Generally in Austria dividends paid out by Austrian corporations trigger a 27.5% withholding tax.

Nevertheless, pursuant to the EU Parent/Subsidiary Directive applied in Austria, outbound dividends are totally exempt from withholding tax if the
parent company fulfils the criteria as set out in the Directive and holds at least 10% of the share capital of its Austrian subsidiary for an
uninterrupted period of at least one year.

If the one year holding requirement is not met, withholding tax is due, but one can apply for a refund based on the fact that there is no abuse of law.

In the case at hand, the court was required to settle a dispute between Austrian Tax (which deemed tax payable) and a corporate taxpayer that employed a structure that entailed 40% of the shares of an Austrian company held by an intermediate Luxembourg holding company (LuxCo A). LuxCo A was, in turn, held by another Luxembourg holding company (LuxCo B), above which was an unincorporated fund domiciled in the Cayman Islands with mainly institutional investors from Australia, the USA and Canada.

While LuxCo A did not employ staff, LuxCo B employed three individuals (a managing director, an accountant and an office manager) and had its own business premises. LuxCo B additionally held participations in entities operating in the infrastructure sector in Germany, Poland, Mexico and Austria via several other intermediate holding companies.
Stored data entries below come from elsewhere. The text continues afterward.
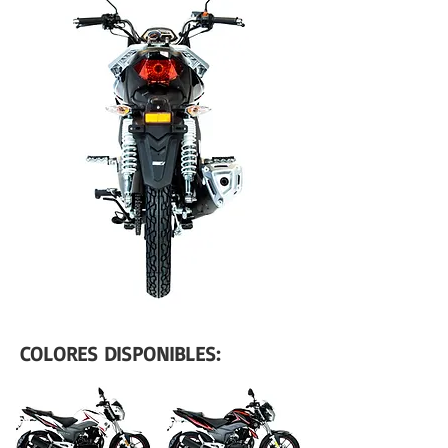
COLORES DISPONIBLES: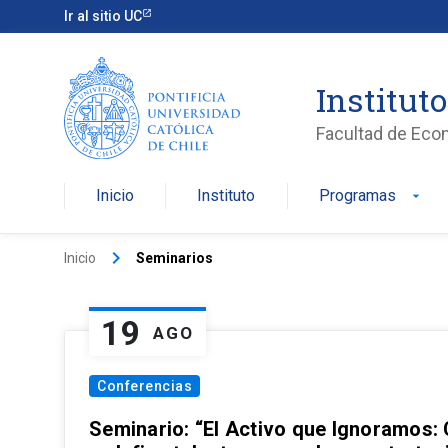
Ir al sitio UC
Institut
Facultad de Eco
Inicio
Instituto
Programas
arrow_drop_down
keyboard_arrow_right
Inicio
Seminarios
19
AGO
Conferencias
Seminario: “El Activo que Ignoramos: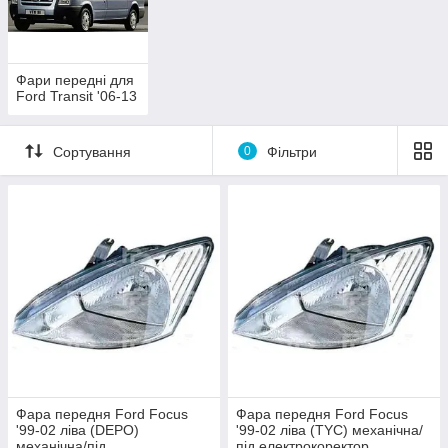
Фари передні для
Ford Transit '06-13
Сортування
0
Фільтри
Фара передня Ford Focus
Фара передня Ford Focus
'99-02 ліва (DEPO)
'99-02 ліва (TYC) механічна/
механічна/під
під електрокоректор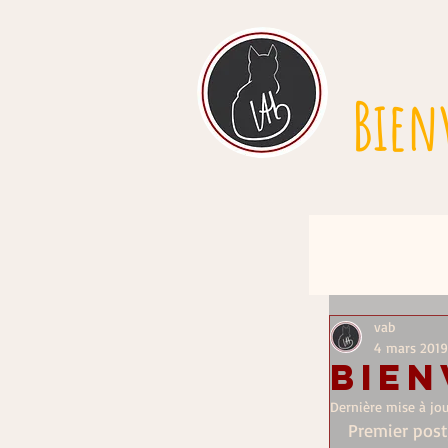
Bien
vab
4 mars 2019
Bie
Dernière mise à jou
Premier post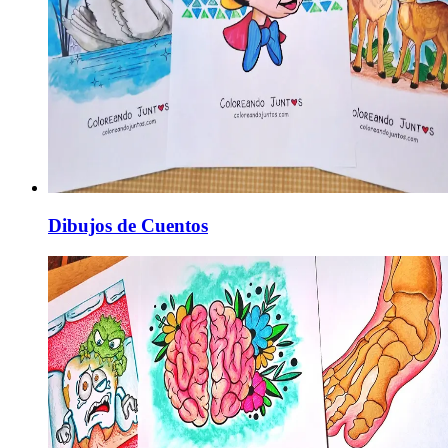
Dibujos de Cuentos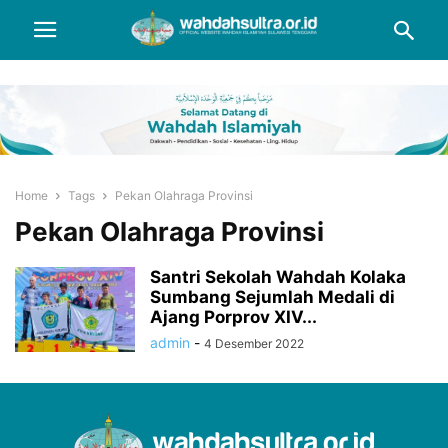
Home
Tags
Pekan Olahraga Provinsi
Pekan Olahraga Provinsi
Santri Sekolah Wahdah Kolaka
Sumbang Sejumlah Medali di
Ajang Porprov XIV...
admin
-
4 Desember 2022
LuxCo A received a dividend from the Austrian company for which Austrian withholding tax was retained since the minimum holding period of one year had not yet been reached.

After expiry of the one-year deadline. LuxCo A applied to Austrian Tax for a refund on the withholding tax. This was denied, which resulted in a case before the Austrian Federal Tax Court, which upheld the position of Austrian Tax.

The investors thereafter successfully appealed to the Austrian Supreme Administrative Court, which held that it suffices if economic activities are carried out not by the applicant itself (in our case LuxCo A), but by the EU-based parent company of the
applicant (LuxCo B).

Given the fact that there was sufficient substance within the EU, the non-EU entity behind the two-tier Luxembourg structure was not relevant to whether relief from withholding tax was permissible.

The decision of the Austrian Supreme Administrative Court is important for it helps to fill out the concept of the EU Parent/Subsidiary Directive, not only in Austria but is illustrative for other such cases in other EU jurisdictions.